[Opening EXERCISE TEXT section]

With palpable mala fide moves, the gulf widens even further
With untold embarrassment and setback suffered by botching the entire NATO supply route affair and the patently mala fide intent behind introducing the contempt and the dual nationality bills (the former having been signed into law already), the government seems bent on pushing the country towards further divisiveness. If interpreted in conjunction with the Supreme Court order for the prime minister to submit a compliance report by July 25 in the NRO Implementation Case, things seem headed towards an irreversible intensification of the on-going conflict between the executive and the judiciary.
I have always failed to understand the rationale behind either the closure of the supply route in the wake of the US attack on Salala check-post, or the subsequent involvement of the parliament in devising a 16-point comprehensive charter of terms of engagement with the US/NATO, or the humiliating surrender in the face of the mounting pressure from friends and foes alike. It is as bad as any policy formulation process can be. There was absolutely no reason for having taken the step of closing the NATO supply route in a knee-jerk reaction to the dastardly attack. The inept rulers should have known that such extreme posturing was ill-advised and could not be sustained given Pakistan’s inherent weaknesses and policy contradictions. It has done an irretrievable damage: in one myopic stroke, the government has exposed the hollowness of Pakistan’s policy formulation process and the irrelevance of the principal legislative organ of the state.
As far as the government’s stunted moves to protect the dual-nationality-legislators from being suspended and saving the prime minister from possible contempt, their mala fide intent is enough reason for them to be shot down at the first hearing in any court of law. One understands that petitions to the effect have already been moved before the SC.

[Closing EXERCISE TEXT section]
[Opening DATA SECTION section]

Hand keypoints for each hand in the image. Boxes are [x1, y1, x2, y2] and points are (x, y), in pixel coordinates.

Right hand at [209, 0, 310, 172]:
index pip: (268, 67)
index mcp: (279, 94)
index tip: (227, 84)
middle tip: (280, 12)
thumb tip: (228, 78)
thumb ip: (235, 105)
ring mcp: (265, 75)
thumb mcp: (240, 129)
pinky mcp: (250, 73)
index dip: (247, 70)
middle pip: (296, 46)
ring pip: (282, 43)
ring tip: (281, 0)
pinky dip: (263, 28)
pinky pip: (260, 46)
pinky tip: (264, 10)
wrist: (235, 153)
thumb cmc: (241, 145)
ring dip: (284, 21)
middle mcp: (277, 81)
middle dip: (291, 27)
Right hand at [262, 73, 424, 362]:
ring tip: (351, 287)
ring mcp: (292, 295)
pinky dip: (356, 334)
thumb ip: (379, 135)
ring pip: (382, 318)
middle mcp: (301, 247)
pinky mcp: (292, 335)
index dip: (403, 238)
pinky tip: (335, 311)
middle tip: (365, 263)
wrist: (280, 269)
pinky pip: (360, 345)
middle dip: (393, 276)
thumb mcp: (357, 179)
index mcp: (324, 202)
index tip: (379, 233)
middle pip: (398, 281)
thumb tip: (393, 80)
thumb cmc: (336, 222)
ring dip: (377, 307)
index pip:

[Closing DATA SECTION section]

# [EXERCISE AIM]
Summarize the text on the NATO supply route affair in two sentences.

# [SOLUTION]
After botching the NATO supply route affair and introducing the contempt and dual nationality bills with mala fide intent, the government seems bent on pushing the country toward further divisiveness, and the conflict between the executive and the judiciary appears headed toward irreversible intensification. The closure of the supply route after the US attack on Salala check-post was an ill-advised knee-jerk reaction that exposed the hollowness of Pakistan's policy formulation process and the irrelevance of its principal legislative organ, while the moves to shield dual-nationality legislators and the prime minister deserve to be shot down at the first hearing in any court of law.